— Questions à traiter —
1: Répondez à ces questions à partir du texte sur la jeunesse algérienne :
(a) Quelle part de la population algérienne représentent les moins de 25 ans ?
(b) En quels mois de 2019 ont eu lieu les marches évoquées ?
(c) Quel adjectif le texte applique-t-il aux jeunes Algériens pour décrire leur rapport à la connexion ?
2: Extrayez du texte sur la jeunesse algérienne, sans rien modifier, le passage qui commence par « Les jeunes déploient » et se termine par « sociétés de consommation. ».
[Extrait fourni]
Les moins de 25 ans représentent 45 % de la population algérienne. Ces millennials connectés n’ont pas connu la décennie rouge des années 1990, mais les mêmes dirigeants au pouvoir et une difficulté d’accès à l’emploi, aux responsabilités dans un pays pourtant riche.
Les jeunes déploient de nombreuses initiatives positives en Algérie comme autant d’aspirations à la liberté et une acculturation aux codes de la culture mondiale socialisés dans les sociétés de consommation.
Un retournement du regard sur la jeunesse algérienne : Les marches de février et mars 2019 ont été saluées dans le pays et à l’étranger pour leur remarquable pacifisme, civisme et organisation. Les images des jeunes manifestants embrassant ou tendant une fleur aux policiers et aux femmes (lors de Journée internationale des femmes), celle de la distribution de bouteilles d’eau aux marcheurs, de secouristes volontaires ou du nettoyage des rues post-manifestations inondent la toile. Cela galvanise la fierté des Algériens dans leur ensemble, et surprend ceux qui connaissent mal un pays fermé au tourisme, quelque peu mystérieux.
Les jeunes Algériens se savent observés de l’intérieur et de l’extérieur. Ils sont hyper-connectés et avides d’incarner l’écart entre leur ouverture d’esprit et la fermeture symbolique du pays, entre l’immobilisme projeté par le style passéiste de leurs gouvernants et leur aspiration au changement, entre le caractère irresponsable des politiques publiques et leur message socialement responsable, mesuré, organisé.
[/Extrait fourni]
[Extraits de données]
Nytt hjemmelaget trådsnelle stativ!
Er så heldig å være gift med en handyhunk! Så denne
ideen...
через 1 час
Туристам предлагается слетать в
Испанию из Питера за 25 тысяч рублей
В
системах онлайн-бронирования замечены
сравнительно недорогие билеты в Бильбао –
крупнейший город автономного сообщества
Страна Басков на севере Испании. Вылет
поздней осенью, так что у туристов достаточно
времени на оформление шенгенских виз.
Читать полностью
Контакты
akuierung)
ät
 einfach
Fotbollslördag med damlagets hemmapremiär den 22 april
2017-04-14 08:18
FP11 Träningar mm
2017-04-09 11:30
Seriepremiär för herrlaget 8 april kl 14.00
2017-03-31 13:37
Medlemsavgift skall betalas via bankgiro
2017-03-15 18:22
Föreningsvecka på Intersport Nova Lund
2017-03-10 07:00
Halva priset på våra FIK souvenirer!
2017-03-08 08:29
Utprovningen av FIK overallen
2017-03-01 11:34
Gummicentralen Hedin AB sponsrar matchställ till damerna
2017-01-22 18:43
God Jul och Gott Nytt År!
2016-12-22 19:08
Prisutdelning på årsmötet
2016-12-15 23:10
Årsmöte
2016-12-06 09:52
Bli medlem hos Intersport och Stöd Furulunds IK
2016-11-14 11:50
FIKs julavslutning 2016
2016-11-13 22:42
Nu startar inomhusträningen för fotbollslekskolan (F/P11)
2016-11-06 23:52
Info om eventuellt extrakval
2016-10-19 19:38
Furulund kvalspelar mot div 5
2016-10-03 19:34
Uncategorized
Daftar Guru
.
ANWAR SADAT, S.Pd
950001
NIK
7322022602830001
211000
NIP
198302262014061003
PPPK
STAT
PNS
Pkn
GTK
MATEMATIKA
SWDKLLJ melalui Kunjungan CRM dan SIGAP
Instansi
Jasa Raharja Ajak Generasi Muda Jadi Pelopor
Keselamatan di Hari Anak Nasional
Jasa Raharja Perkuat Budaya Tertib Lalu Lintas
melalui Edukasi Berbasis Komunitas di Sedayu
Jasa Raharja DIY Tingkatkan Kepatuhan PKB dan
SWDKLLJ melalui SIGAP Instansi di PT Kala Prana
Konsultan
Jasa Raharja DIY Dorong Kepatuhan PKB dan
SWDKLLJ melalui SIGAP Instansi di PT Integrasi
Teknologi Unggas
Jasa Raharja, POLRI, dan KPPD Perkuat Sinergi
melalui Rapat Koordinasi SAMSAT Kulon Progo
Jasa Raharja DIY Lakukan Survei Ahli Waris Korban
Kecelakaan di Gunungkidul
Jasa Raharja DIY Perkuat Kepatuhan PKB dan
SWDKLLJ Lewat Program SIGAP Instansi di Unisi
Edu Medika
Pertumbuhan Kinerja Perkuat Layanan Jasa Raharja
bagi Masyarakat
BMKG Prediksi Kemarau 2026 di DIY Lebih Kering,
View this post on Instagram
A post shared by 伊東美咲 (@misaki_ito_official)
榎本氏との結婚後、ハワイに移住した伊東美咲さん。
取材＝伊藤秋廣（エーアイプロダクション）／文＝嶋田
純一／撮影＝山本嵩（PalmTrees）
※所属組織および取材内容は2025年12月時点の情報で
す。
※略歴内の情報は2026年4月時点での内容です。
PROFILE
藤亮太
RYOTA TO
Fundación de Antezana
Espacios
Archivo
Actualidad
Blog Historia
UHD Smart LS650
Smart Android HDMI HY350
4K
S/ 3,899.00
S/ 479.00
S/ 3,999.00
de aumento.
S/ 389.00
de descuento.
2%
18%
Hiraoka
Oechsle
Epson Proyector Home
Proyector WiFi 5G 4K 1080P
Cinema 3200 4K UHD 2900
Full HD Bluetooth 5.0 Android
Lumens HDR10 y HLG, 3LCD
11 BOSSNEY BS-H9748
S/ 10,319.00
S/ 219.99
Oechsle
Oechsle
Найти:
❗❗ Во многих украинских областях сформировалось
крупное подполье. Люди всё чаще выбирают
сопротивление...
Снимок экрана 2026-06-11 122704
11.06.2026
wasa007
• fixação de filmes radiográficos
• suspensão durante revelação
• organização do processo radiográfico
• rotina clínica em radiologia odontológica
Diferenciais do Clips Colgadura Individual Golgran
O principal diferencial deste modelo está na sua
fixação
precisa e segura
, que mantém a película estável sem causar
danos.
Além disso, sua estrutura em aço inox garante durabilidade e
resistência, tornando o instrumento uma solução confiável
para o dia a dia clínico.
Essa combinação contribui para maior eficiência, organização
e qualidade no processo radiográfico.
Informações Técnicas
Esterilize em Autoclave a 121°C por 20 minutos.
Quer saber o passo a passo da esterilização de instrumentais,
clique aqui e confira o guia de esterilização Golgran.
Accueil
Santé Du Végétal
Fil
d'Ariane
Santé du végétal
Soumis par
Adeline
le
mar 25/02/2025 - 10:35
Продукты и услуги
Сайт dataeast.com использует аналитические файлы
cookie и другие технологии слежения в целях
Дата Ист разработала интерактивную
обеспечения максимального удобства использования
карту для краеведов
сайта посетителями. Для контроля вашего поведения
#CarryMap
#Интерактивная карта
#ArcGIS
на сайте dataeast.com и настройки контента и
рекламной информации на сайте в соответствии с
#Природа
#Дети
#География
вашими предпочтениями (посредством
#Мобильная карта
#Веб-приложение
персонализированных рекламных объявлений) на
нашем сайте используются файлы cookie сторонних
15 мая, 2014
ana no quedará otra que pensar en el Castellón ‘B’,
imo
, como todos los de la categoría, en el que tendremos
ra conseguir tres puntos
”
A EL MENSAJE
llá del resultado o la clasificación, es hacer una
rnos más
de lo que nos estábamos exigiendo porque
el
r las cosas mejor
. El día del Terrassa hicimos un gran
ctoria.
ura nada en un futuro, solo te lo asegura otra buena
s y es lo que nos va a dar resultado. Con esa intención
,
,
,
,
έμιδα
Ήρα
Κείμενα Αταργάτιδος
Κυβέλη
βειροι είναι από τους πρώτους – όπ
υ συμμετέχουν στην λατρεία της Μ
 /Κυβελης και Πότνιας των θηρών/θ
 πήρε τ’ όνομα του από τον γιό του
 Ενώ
[/Extraits de données]
— Réponses aux activités —
1:
(a) 45 %
(b) En février et mars
(c) Hyper-connectés

2:
Les jeunes déploient de nombreuses initiatives positives en Algérie comme autant d’aspirations à la liberté et une acculturation aux codes de la culture mondiale socialisés dans les sociétés de consommation.